Something occurred to me that I wanted to make a note to myself about. I believe that my brain is still as responsive and creative as it was when I was younger. Maybe it's even more creative. What's different is that it isn't as quick or focused as it used to be. Consequently, I am much more disorganized than I used to be. At least it's my perception that I used to be so much sharper. But, I'm going to stop this paragraph (and that train of thought) right here before I veer off into a completely different idea.

[Had I not chosen to stop the preceding paragraph I could have provided a wonderful case in point of my disorganization. I also obviously could have edited the post to remove the last two sentences and to omit this "aside" paragraph. But, I deemed it worthy to provide a real case-in-point so that I could truly recapture the main point of this "note to self" when I read it again some point down the road.]

I start off expressing one thought and can easily and quickly change gears and move on to another thought, and continue that way (practically) indefinitely. This disorganization is especially apparent when I answer questions people ask me. While I (may) have a lot of insight to offer, it tends to take me a long time to get to the heart of my answer as I sift my way through all the different responses that well up in my mind; I'm not as good at expressing myself off the top of my head. The disorganization also manifests itself in my not getting as much done on account of the fact that I spend so much time wading through my stream of consciousness.

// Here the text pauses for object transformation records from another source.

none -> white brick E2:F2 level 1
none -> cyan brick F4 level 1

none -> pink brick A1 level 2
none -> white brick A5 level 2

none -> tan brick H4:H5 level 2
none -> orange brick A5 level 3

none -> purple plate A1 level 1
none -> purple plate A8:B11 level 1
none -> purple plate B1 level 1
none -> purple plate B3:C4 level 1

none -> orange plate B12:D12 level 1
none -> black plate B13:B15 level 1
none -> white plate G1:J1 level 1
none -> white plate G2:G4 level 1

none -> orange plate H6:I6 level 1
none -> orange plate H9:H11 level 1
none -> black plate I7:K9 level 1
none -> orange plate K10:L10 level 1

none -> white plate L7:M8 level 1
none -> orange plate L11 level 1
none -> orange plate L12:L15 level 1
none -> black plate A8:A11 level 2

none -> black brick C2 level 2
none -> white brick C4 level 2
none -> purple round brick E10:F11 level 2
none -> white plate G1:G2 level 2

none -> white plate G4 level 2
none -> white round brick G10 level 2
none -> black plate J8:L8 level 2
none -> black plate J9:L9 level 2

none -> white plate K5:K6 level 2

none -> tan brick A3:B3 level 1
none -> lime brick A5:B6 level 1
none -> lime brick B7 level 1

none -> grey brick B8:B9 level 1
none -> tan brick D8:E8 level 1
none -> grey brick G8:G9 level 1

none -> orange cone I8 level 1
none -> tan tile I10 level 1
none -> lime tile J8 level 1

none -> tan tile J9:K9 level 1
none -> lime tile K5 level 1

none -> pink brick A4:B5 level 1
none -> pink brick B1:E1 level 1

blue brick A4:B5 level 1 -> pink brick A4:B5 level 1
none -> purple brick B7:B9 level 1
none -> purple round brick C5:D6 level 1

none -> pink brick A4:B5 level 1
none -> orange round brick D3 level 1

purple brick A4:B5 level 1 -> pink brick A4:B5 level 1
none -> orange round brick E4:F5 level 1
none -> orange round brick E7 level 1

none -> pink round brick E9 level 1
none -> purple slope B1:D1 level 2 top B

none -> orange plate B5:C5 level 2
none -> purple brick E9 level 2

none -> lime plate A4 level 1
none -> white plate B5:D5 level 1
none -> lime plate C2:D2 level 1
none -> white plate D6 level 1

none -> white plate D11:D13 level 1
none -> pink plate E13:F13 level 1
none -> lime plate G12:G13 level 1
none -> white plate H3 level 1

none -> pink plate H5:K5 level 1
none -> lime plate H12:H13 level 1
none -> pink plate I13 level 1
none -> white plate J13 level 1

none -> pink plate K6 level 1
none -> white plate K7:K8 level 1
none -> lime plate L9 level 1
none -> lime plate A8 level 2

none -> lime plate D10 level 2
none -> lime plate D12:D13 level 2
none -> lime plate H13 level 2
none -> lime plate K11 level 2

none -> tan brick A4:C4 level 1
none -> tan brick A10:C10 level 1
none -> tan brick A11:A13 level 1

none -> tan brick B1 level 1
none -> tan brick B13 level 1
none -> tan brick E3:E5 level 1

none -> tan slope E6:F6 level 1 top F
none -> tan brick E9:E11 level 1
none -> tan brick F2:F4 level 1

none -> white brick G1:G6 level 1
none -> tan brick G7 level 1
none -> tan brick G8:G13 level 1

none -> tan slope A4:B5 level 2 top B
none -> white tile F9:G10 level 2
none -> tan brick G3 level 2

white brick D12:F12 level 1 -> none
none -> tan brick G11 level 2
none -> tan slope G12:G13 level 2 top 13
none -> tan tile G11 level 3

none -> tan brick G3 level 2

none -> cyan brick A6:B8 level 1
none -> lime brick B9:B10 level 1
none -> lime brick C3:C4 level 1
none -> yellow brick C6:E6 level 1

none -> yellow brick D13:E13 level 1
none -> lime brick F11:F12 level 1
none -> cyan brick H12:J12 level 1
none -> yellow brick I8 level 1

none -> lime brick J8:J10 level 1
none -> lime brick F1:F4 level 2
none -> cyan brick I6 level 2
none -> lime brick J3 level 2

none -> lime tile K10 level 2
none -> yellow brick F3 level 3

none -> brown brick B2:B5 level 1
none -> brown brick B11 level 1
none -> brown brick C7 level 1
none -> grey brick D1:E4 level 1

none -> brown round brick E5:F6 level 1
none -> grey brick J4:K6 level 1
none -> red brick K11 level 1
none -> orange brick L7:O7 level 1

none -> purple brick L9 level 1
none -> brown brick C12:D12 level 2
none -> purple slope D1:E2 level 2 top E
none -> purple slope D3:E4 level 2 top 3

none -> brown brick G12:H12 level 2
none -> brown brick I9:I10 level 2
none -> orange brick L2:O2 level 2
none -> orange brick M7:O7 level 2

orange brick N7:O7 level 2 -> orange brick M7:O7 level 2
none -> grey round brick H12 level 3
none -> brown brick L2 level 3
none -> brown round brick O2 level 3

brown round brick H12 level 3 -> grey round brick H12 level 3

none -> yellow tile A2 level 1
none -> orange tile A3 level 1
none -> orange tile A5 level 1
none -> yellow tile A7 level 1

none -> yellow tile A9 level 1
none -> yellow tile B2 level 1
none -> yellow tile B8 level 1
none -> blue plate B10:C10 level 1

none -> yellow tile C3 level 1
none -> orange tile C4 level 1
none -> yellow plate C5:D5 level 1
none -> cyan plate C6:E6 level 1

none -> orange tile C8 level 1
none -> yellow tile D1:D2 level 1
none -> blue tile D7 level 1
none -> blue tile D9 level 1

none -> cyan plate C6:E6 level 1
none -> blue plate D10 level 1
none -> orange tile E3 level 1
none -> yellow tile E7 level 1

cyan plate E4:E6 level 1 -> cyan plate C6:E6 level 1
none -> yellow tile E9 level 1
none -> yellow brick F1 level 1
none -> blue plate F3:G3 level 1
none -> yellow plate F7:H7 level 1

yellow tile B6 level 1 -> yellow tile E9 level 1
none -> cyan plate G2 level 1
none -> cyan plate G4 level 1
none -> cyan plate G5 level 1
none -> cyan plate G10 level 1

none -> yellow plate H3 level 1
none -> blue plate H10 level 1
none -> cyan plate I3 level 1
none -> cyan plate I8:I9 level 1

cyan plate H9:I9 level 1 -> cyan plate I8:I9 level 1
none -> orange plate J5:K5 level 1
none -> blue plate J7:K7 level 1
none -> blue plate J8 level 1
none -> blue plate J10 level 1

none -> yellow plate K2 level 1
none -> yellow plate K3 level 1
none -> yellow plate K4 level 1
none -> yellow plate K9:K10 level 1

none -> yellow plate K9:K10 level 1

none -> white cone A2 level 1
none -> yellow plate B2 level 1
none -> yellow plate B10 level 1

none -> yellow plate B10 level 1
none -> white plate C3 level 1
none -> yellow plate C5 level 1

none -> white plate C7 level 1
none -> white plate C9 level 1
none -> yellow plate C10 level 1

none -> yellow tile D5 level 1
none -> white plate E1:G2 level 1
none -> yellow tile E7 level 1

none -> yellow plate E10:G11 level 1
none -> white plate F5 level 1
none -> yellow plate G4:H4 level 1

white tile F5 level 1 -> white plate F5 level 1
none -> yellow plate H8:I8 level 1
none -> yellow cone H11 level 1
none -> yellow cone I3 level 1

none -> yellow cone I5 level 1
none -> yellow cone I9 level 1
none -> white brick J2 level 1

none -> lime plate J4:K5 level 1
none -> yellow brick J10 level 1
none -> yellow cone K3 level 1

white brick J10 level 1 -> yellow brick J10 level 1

So, here is my "Note to self." Before you begin to talk to someone about an open ended topic, be aware of your need to process a lot of ideas and either take the time to gather your thoughts (maybe even writing them down) or warn the person up front that you will be doing some thinking out loud. Whichever approach you choose, always remember to pause, take a breath and become conscious before proceeding further. [Oh no! There's another thought that I could take in a completely different direction. STOP]

Whether it's my perception of my brain that has changed or my brain that has actually changed, there is still something different about my brain now than when I was younger. And, there's definitely something that is better about my brain now. Isn't that wonderful? I'm not the same person now as I was before and my brain isn't the same either. Life is awesome.

I give thanks to the Universe for the abundance it provides me. I am open and ready to receive.

Bhavatu, sabba, mangalam - May all beings be happy.